>>

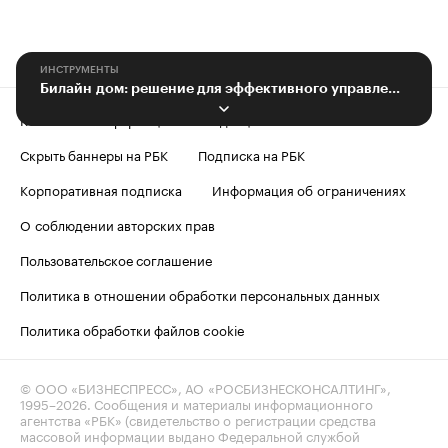
ИНСТРУМЕНТЫ
Билайн дом: решение для эффективного управления недвижимостью
Контактная информация
Редакция
Скрыть баннеры на РБК
Подписка на РБК
Корпоративная подписка
Информация об ограничениях
О соблюдении авторских прав
Пользовательское соглашение
Политика в отношении обработки персональных данных
Политика обработки файлов cookie
© ООО «БИЗНЕСПРЕСС», АО «РОСБИЗНЕСКОНСАЛТИНГ»,
1995–2026
. Сообщения и материалы информационного
агентства «РБК» (свидетельство о регистрации средства
массовой информации выдано Федеральной службой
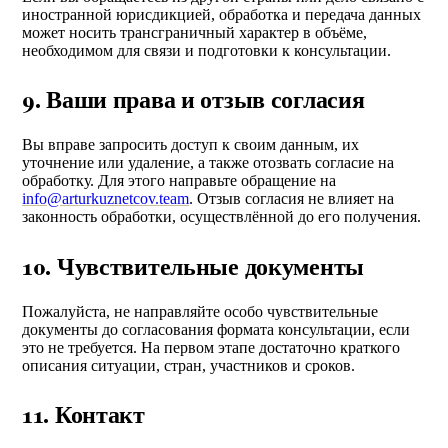
иностранной юрисдикцией, обработка и передача данных
может носить трансграничный характер в объёме,
необходимом для связи и подготовки к консультации.
9. Ваши права и отзыв согласия
Вы вправе запросить доступ к своим данным, их
уточнение или удаление, а также отозвать согласие на
обработку. Для этого направьте обращение на
info@arturkuznetcov.team
. Отзыв согласия не влияет на
законность обработки, осуществлённой до его получения.
10. Чувствительные документы
Пожалуйста, не направляйте особо чувствительные
документы до согласования формата консультации, если
это не требуется. На первом этапе достаточно краткого
описания ситуации, стран, участников и сроков.
11. Контакт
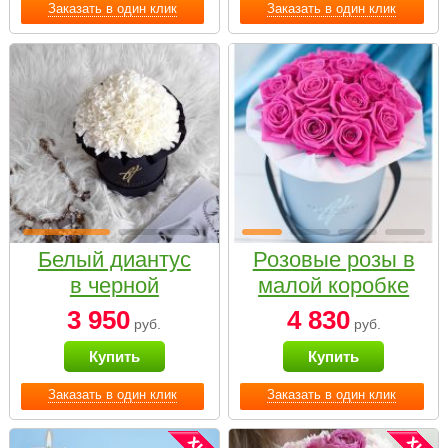
Заказать в один клик
Заказать в один клик
Белый диантус
Розовые розы в
в черной
малой коробке
коробке Small
3 950
4 830
руб.
руб.
Купить
Купить
Заказать в один клик
Заказать в один клик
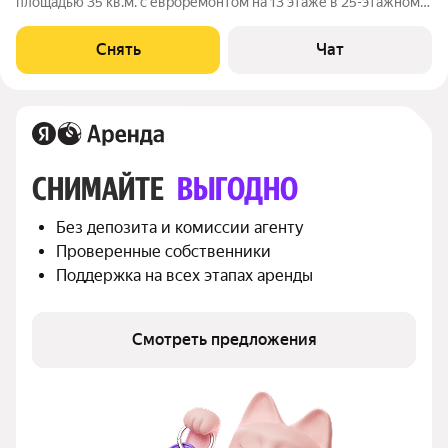
площадью 35 кв.м. с евроремонтом на 13 этаже в 25-этажном
доме на срок от 11 месяцев. Из техники есть: Духовой шкаф
Стиральная машина Холодильник Посудомоечная машина
Снять
Чат
Кондиционер Пылесос
СНИМАЙТЕ 
ВЫГОДНО
Без депозита и комиссии агенту
Проверенные собственники
Поддержка на всех этапах аренды
Смотреть предложения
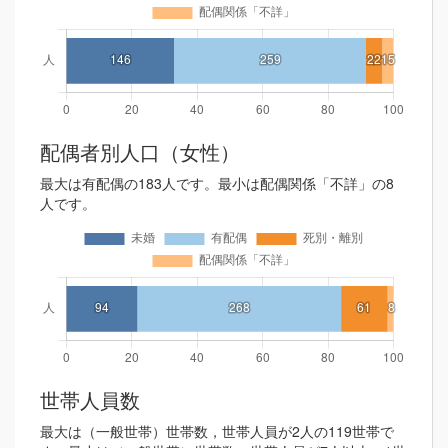
配偶者別人口（女性）
最大は有配偶の183人です。最小は配偶関係「不詳」の8
人です。
世帯人員数
最大は（一般世帯）世帯数，世帯人員が2人の119世帯で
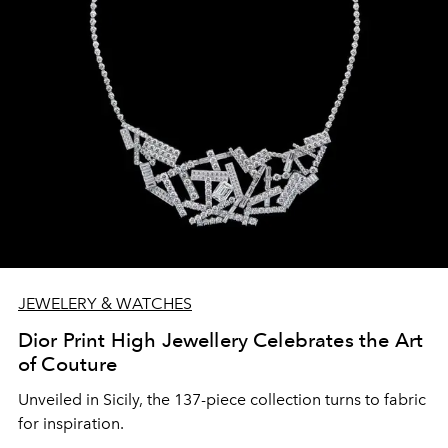
(Ilias Lalaounis Jewelry Museum).
JEWELERY & WATCHES
Dior Print High Jewellery Celebrates the Art
of Couture
Unveiled in Sicily, the 137-piece collection turns to fabric
for inspiration.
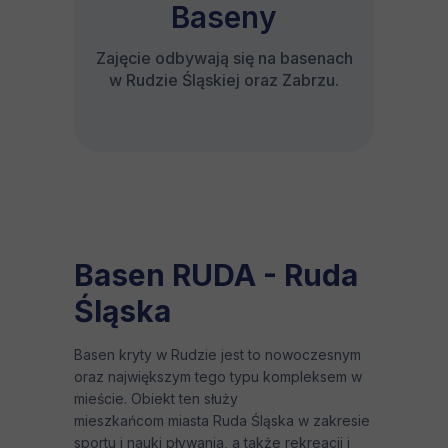
Baseny
Zajęcie odbywają się na basenach
w Rudzie Śląskiej oraz Zabrzu.
Basen RUDA - Ruda
Śląska
Basen kryty w Rudzie jest to nowoczesnym
oraz największym tego typu kompleksem w
mieście. Obiekt ten służy
mieszkańcom miasta Ruda Śląska w zakresie
sportu i nauki pływania, a także rekreacji i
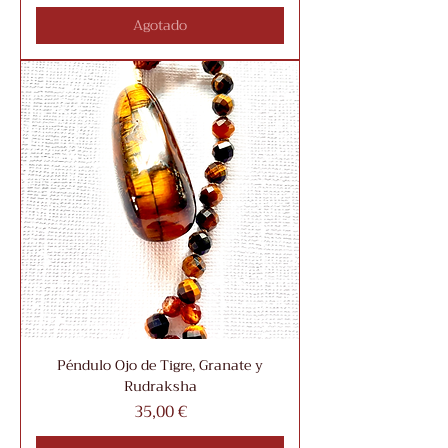
Agotado
Péndulo Ojo de Tigre, Granate y
Rudraksha
Precio
35,00 €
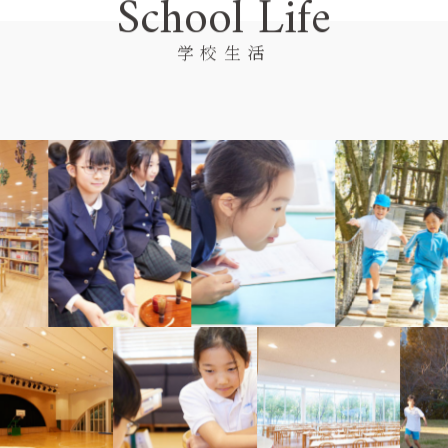
School Life
学校生活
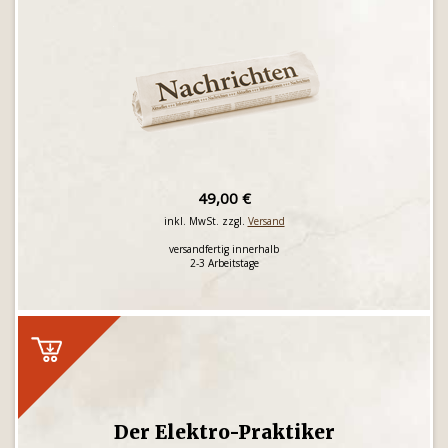
49,00 €
inkl. MwSt. zzgl.
Versand
versandfertig innerhalb
2-3 Arbeitstage
Der Elektro-Praktiker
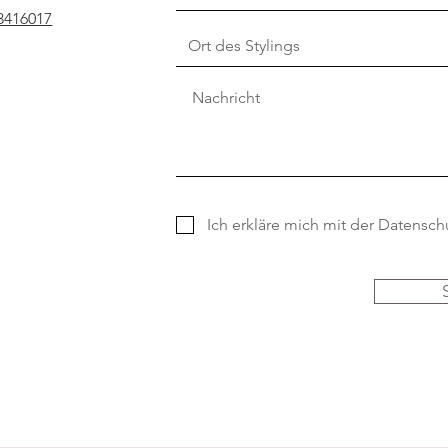
3416017
Ich erkläre mich mit der Datensch
ng | Brautstyling | Brautmakeup & Brautfrisur | B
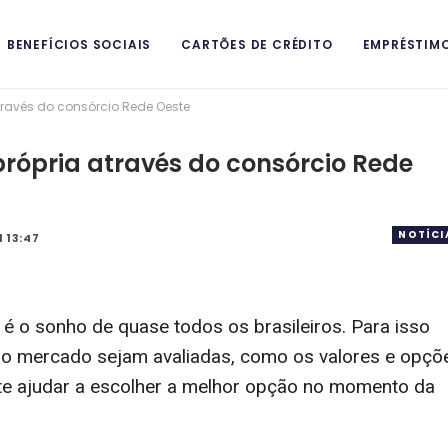
BENEFÍCIOS SOCIAIS
CARTÕES DE CRÉDITO
EMPRÉSTIM
ravés do consórcio Rede Oeste
ITAIS
rópria através do consórcio Rede
NOTÍCI
 13:47
 o sonho de quase todos os brasileiros. Para isso
do mercado sejam avaliadas, como os valores e opçõ
e ajudar a escolher a melhor opção no momento da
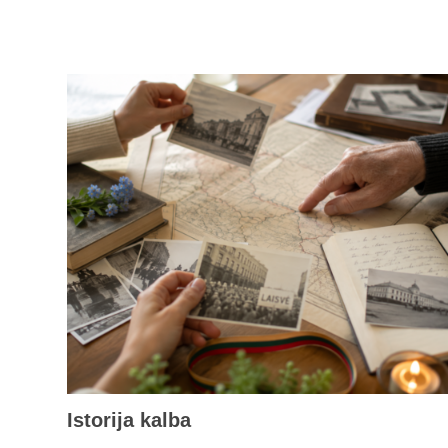
Istorija kalba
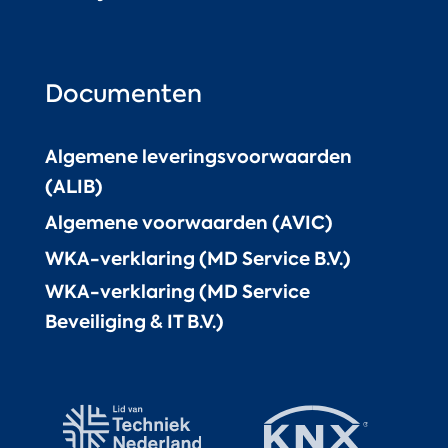
Documenten
Algemene leveringsvoorwaarden
(ALIB)
Algemene voorwaarden (AVIC)
WKA-verklaring (MD Service B.V.)
WKA-verklaring (MD Service
Beveiliging & IT B.V.)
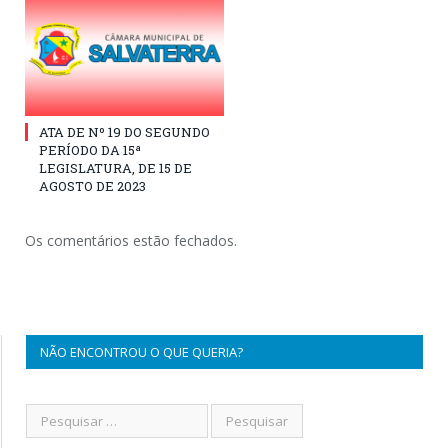
ATA DE Nº 19 DO SEGUNDO
PERÍODO DA 15ª
LEGISLATURA, DE 15 DE
AGOSTO DE 2023
Os comentários estão fechados.
NÃO ENCONTROU O QUE QUERIA?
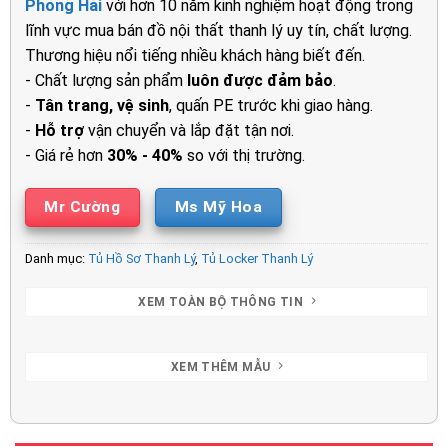
Phong Hải
với hơn 10 năm kinh nghiệm hoạt động trong
3.300.000₫.
là:
lĩnh vực mua bán đồ nội thất thanh lý uy tín, chất lượng.
2.000.00
Thương hiệu nổi tiếng nhiều khách hàng biết đến.
- Chất lượng sản phẩm
luôn được đảm bảo
.
-
Tân trang, vệ sinh
, quấn PE trước khi giao hàng.
-
Hỗ trợ
vận chuyển và lắp đặt tận nơi.
- Giá rẻ hơn
30% - 40%
so với thị trường.
Mr Cường
Ms Mỹ Hoa
Danh mục:
Tủ Hồ Sơ Thanh Lý
,
Tủ Locker Thanh Lý
XEM TOÀN BỘ THÔNG TIN
XEM THÊM MẪU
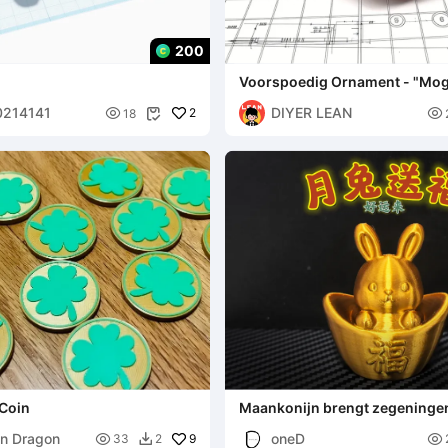
200
Voorspoedig Ornament - "Moge
wens gaan" Kaki
0214141
DIYER LEAN

2

18

 Coin
Maankonijn brengt zegeningen
n Dragon
oneD

9

33
2

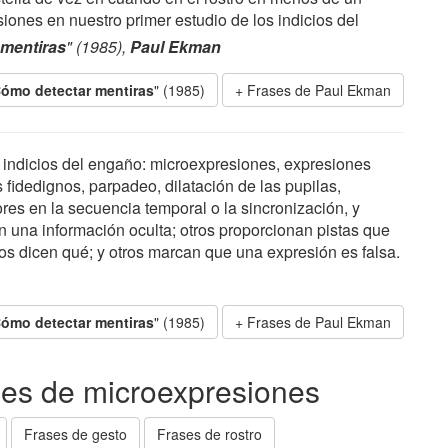
ones en nuestro primer estudio de los indicios del
mentiras
" (1985),
Paul Ekman
ómo detectar mentiras
" (1985)
Frases de Paul Ekman
 indicios del engaño: microexpresiones, expresiones
 fidedignos, parpadeo, dilatación de las pupilas,
ores en la secuencia temporal o la sincronización, y
an una información oculta; otros proporcionan pistas que
os dicen qué; y otros marcan que una expresión es falsa.
ómo detectar mentiras
" (1985)
Frases de Paul Ekman
ses de microexpresiones
Frases de gesto
Frases de rostro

<<

Convert everything from the line containing "Istorija kalba" down to the line containing "Beveiliging & IT B.V.)", both included, into a JSON list of strings with one string per line and no blank lines. Leave the pictures out.

[
  "Istorija kalba",
  "Documenten",
  "Algemene leveringsvoorwaarden",
  "(ALIB)",
  "Algemene voorwaarden (AVIC)",
  "WKA-verklaring (MD Service B.V.)",
  "WKA-verklaring (MD Service",
  "Beveiliging & IT B.V.)"
]